There is also the curious fact that in some translations, the Lord's Prayer ends with "deliver us from the evil one" (in our view making it more direct, personal, and powerful) instead of just the generic "deliver us from evil."
In deliverance, specificity -- naming a demon -- is important.
The term "evil one" seems imbued with more power and authority over it.
In the current milieu, exorcism is more an oddity than a standard; some dioceses don't even have an exorcist; yet we are all called to deliverance. Christ did not desire it to be a rarity. In fact He said that casting out demons would be an indication that someone was a true follower of Him!
That's here:
"These signs will accompany those who have believed: in My name they will cast out demons, they will speak with new tongues" (Mark 16:17).

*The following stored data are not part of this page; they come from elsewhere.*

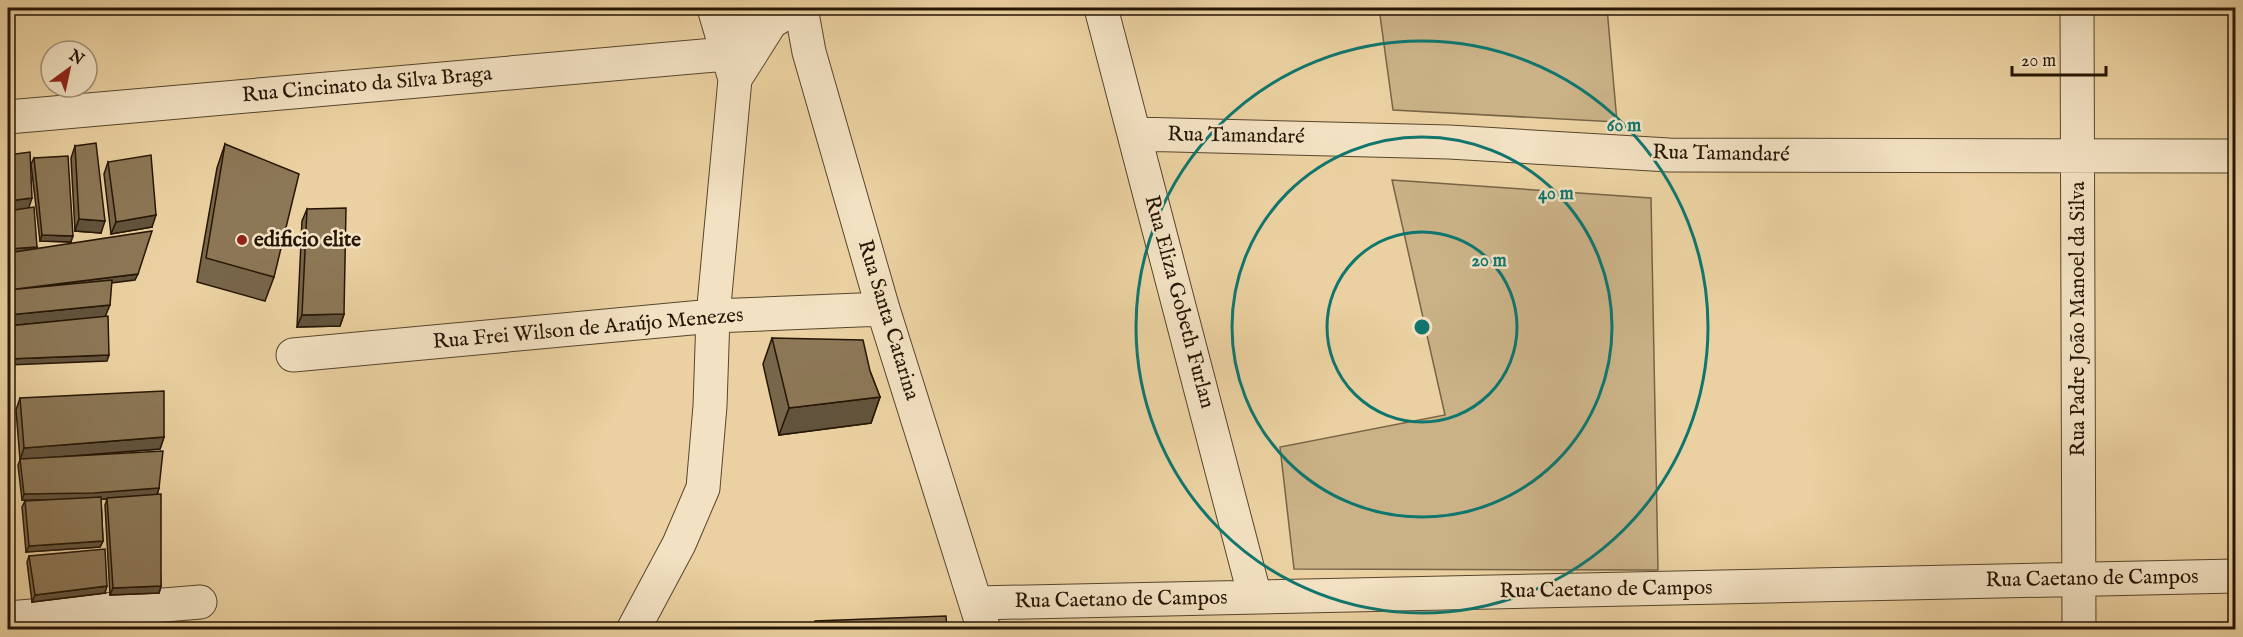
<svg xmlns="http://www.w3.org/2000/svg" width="2243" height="637" font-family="'IM FELL English',serif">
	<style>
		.green { fill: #cab186; stroke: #786446; stroke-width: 1.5 }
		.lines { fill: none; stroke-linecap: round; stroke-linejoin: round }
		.minor-casing { stroke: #57452c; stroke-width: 35 }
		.minor { stroke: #f2e1c2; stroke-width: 33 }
		.wall { fill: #78664a; stroke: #261605; stroke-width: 1.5 }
		.shaded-wall { fill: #62533c; stroke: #261605; stroke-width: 1.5 }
		.building { fill: #8c7756; stroke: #261605; stroke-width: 1.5 }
		.ring { fill: none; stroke: #0f766e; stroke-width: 3 }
		.poi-dot { fill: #8f2418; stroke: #f2e1c2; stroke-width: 2 }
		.labels { text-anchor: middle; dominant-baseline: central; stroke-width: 5; stroke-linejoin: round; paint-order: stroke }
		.street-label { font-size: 21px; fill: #261605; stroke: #f2e1c2 }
		.poi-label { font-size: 21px; font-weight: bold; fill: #261605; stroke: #f2e1c2; text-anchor: start }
		.centre { fill: #0f766e; stroke: #f2e1c2; stroke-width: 3 }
		.ring-label { font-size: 18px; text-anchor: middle; font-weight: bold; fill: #0f766e; stroke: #f2e1c2; stroke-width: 5; stroke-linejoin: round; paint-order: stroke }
	</style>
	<rect width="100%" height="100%" fill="#ebd1a1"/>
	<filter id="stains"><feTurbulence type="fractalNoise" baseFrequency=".00333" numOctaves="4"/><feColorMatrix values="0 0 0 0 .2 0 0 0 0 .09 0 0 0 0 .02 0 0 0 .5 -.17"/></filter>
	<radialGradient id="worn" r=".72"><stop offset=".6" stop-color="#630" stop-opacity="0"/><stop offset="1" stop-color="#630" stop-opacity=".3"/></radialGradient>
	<!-- green -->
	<path class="green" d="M1379 8H1607L1617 122 1393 110Z
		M1392 180 1651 198 1658 570 1294 569 1280 447 1445 415Z"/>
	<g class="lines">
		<defs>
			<path id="minor" d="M715 8C735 30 769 32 789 8
				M801 8 809 52 883 309 984 630
				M1101 8 1255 597
				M2077 8 2079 630
				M735 79 771 22
				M8 117 726 54
				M1135 134 1449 142 1669 155 2236 156
				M293 355 713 316 883 309
				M977 603 2236 576
				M8 618 200 602
				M633 630 679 544 703 488 710 406 713 316 735 79 714 8"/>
		</defs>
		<!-- minor casing -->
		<use href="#minor" class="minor-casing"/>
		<!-- minor -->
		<use href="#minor" class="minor"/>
	</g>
	<!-- wall -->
	<path class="wall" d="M225 144 274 277 265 301 197 282 217 168Z
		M75 146 101 233 75 231 71 158Z
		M34 158 71 242 40 241 31 164Z
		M108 162 152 227 111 234 104 174Z
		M307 209 344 314 340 326 297 327 302 221Z
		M772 338 870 371 880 397 871 423 779 435 763 364Z
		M20 398 164 437 160 449 52 457 159 488 157 495 161 586 159 593 110 595 105 505 107 499H101L103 541 100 547 26 552 22 507 25 501 46 500H22L18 465 20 460 16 410Z
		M29 556 105 593 32 602 27 562Z"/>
	<!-- shaded-wall -->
	<path class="shaded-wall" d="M32 198 28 210 8 212V201Z
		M156 215 152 227 111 234 116 222Z
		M79 219 105 221 101 233 75 231Z
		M42 235 73 236 71 242 40 241Z
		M37 247 35 253 8 256V249Z
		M138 274 135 280 8 296V290Z
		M110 305 105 317 8 326V315Z
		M344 314 340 326 297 327 302 315Z
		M109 355 107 361 8 365V359Z
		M880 397 871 423 779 435 789 408Z
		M164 437 160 449 20 460 24 448Z
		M159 488 157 495 92 500H22L24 494Z
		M103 541 100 547 26 552 29 546Z
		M107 586 105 593 32 602 35 595Z
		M161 586 159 593 110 595 113 588Z"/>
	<!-- building -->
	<path class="building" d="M96 143 105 221 79 219 75 146Z
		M225 144 299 174 274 277 206 258Z
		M30 152 32 198 8 201V155Z
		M151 155 156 215 116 222 108 162Z
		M68 156 73 236 42 235 34 158Z
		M34 207 37 247 8 249V211Z
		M346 208 344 314 302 315 307 209Z
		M152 231 138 274 8 290V253Z
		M112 280 110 305 8 315V290Z
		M108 316 109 355 8 359V326Z
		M772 338 863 340 870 371 880 397 789 408Z
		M164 391V437L24 448 20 398Z
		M163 451 159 488 94 493 24 494 20 459Z
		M161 494V586L113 588 107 498Z
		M101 497 103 541 29 546 25 501Z
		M105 549 107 586 35 595 29 556Z
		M946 616 947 630H814L815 621Z"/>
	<!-- distance rings -->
	<g class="ring">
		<circle cx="1422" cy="327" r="95"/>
		<circle cx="1422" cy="327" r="190"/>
		<circle cx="1422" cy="327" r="286"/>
	</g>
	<!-- markers -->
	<circle class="poi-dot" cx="242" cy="240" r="6"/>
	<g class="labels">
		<!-- street labels -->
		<g class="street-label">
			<text transform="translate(367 85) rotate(-5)">Rua Cincinato da Silva Braga</text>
			<text transform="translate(1236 136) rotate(1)">Rua Tamandaré</text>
			<text transform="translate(1721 154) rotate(1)">Rua Tamandaré</text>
			<text transform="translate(1179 302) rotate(75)">Rua Eliza Gobeth Furlan</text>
			<text transform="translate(2078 319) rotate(-90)">Rua Padre João Manoel da Silva</text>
			<text transform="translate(888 320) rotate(73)">Rua Santa Catarina</text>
			<text transform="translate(588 329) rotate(-5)">Rua Frei Wilson de Araújo Menezes</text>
			<text transform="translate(2092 579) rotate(-1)">Rua Caetano de Campos</text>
			<text transform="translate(1606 590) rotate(-1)">Rua Caetano de Campos</text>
			<text transform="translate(1121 600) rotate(-1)">Rua Caetano de Campos</text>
		</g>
		<!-- poi labels -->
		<g class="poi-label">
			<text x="254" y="240">edificio elite</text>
		</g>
	</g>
	<circle cx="1422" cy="327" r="9" class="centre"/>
	<g class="ring-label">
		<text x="1624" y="131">60 m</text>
		<text x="1556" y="199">40 m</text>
		<text x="1489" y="266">20 m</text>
	</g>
	<!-- margin -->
	<rect width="2243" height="637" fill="none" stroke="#ebd1a1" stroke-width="30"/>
	<rect x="9" y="9" width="2225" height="619" fill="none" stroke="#261605" stroke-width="3"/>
	<rect x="15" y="15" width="2213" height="607" fill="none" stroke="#261605" stroke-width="1.5"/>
	<!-- north arrow -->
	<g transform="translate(69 69) rotate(33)"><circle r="28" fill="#f2e1c2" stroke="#a09076" stroke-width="1.5"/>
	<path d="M0-4.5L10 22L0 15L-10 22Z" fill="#8f2418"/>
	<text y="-9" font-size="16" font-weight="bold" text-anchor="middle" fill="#261605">N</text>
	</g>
	<!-- scale -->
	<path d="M2012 66v9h94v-9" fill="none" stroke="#261605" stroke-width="3"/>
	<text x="2021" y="66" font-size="18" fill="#261605" stroke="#f2e1c2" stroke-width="4.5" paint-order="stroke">20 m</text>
	<rect width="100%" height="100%" filter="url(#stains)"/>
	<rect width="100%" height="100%" fill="url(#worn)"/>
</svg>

How many have weighed Jesus' cautions about private revelation with His admonishments also to be open?
That's here:
"Do not quench the Spirit; do not despise prophetic utterances. But examine everything carefully; hold fast to that which is good; abstain from every form of evil" (1 Thessalonians 5).
(Evil can come in the way both of accepting a demonic deception and, at the other end, rejecting a work of the Holy Spirit because it does not conform with an empiricist's mindset.)
How many take time to contemplate that Saint Paul knew a man who had a near-death or out-of-body experience, or may himself have had one?
That is here:
"I know a person in Christ who fourteen years ago was caught up to the third Heaven -- whether in the body or out of the body I do not know; God knows. And I know that such a person -- whether in the body or out of the body I do not know; God knows -- was caught up into Paradise and heard things that are not to be told, that no mortal is permitted to repeat" (2 Corinthians 12:2-5).
How many know that if we take Scripture literally, the Vatican is indeed and unquestionably the Mother Church -- the foundation -- for all of Christendom?
That's here:
"I also say to you that you are Peter, and upon this rock I will build My Church; and the gates of Hades will not overpower it" (Matthew 16:18).
The Vatican -- Saint Peter's Basilica -- is literally built on the ossified bones of Saint Peter (ossified meaning bones that through the centuries have turned stone-like). Archeologists have of late confirmed it.
(Give this to the nearest Evangelical brethren, who do well in how much Scripture they read and always strive to interpret the Bible, chapter and verse, so literally.)